Memory capacity is not the only concern. In our review of the RTX 4070 Ti, we said the performance wasn’t bad, but it wasn’t amazing either. This is basically he cheaper than the RTX 3090 with half the VRAM and less power. The 4070 Ti features 60 streaming multiprocessors (SMs) and 7680 of his CUDA cores (GPU shaders), slightly more than the RTX 3070 Ti. But the AD106 could top out at just 40 SMs, or even 36 SMs, putting it in similar territory to the RTX 3060 Ti in core count, leaving only the GPU clocks as a performance boost.
Combine two things, the lack of VRAM and the relatively small increase in the number of GPU shaders, and you might see a small performance improvement compared to previous Ampere generation GPUs.
Nvidia then announces performance improvements for DLSS 3, but this only applies to a subset of games, doesn’t provide a true performance boost, and things start to get worse. One of the benefits of having a GPU is that most games can still run 60 fps after years, even when the games get more demanding.But what if they are not genuine article frame rate?
Let’s assume a game that runs at 120 fps with DLSS 3’s frame generation technology and has a base performance of 70 fps. All is well for now, but as the game becomes more demanding, the base performance will drop below 40 fps and eventually drop below 30 fps. Frame generation with a base frame rate below 30 fps feels like 30 fps or less, even when you’re getting updates.
The same logic applies to higher frame rates, so DLSS 3 at 120 fps on a 70 fps base feels like 70 fps, even though it looks a little smoother to the eye. I cannot tell the difference between an input rate of 70 samples per second and an input rate of 120 samples per second. But when you hit 40 and under, even if you’re not a pro gamer, you start to feel the difference.
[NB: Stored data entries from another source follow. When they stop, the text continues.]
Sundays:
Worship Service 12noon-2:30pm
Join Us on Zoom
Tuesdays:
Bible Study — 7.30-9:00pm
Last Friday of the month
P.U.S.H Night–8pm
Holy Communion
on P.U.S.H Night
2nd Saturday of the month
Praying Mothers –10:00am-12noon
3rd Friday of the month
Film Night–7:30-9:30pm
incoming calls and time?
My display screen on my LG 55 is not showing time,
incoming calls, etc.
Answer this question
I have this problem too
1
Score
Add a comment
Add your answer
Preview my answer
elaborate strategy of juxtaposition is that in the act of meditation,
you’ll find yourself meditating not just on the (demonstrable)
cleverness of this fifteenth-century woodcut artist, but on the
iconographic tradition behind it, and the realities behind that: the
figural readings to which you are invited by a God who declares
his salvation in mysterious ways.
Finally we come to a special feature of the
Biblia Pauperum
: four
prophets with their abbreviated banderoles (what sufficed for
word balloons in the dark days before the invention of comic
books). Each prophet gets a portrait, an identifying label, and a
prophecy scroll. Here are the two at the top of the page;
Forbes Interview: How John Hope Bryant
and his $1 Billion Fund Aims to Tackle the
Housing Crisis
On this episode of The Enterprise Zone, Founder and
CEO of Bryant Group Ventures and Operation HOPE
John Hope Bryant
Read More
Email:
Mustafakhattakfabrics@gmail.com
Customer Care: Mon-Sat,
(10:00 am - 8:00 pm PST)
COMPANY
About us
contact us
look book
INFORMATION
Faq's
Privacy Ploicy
To put it more bluntly, DLSS 3 and frame generation are not a panacea. They can help smooth out the visuals and improve the feel of the game a bit, but especially when performance is below 60 fps, the benefits aren’t as noticeable as the actual fully rendered frame with new user input taken into account. .
I’m not saying it’s a bad technique — it’s actually very clever — and we don’t care that it exists. But Nvidia needs to stop comparing DLSS 3 scores to his non-DLSS 3 results and acting like they are the same thing. Adding 10-20% to the base framerate before frame generation is what the game feels like instead of the 60-100% higher fps the benchmark shows.
Coming back to the topic at hand, the future mainstream and budget RTX 40-series GPUs will definitely beat out existing models in pure performance and also offer DLSS 3 support. Hopefully Nvidia will return to prices closer to the previous generation.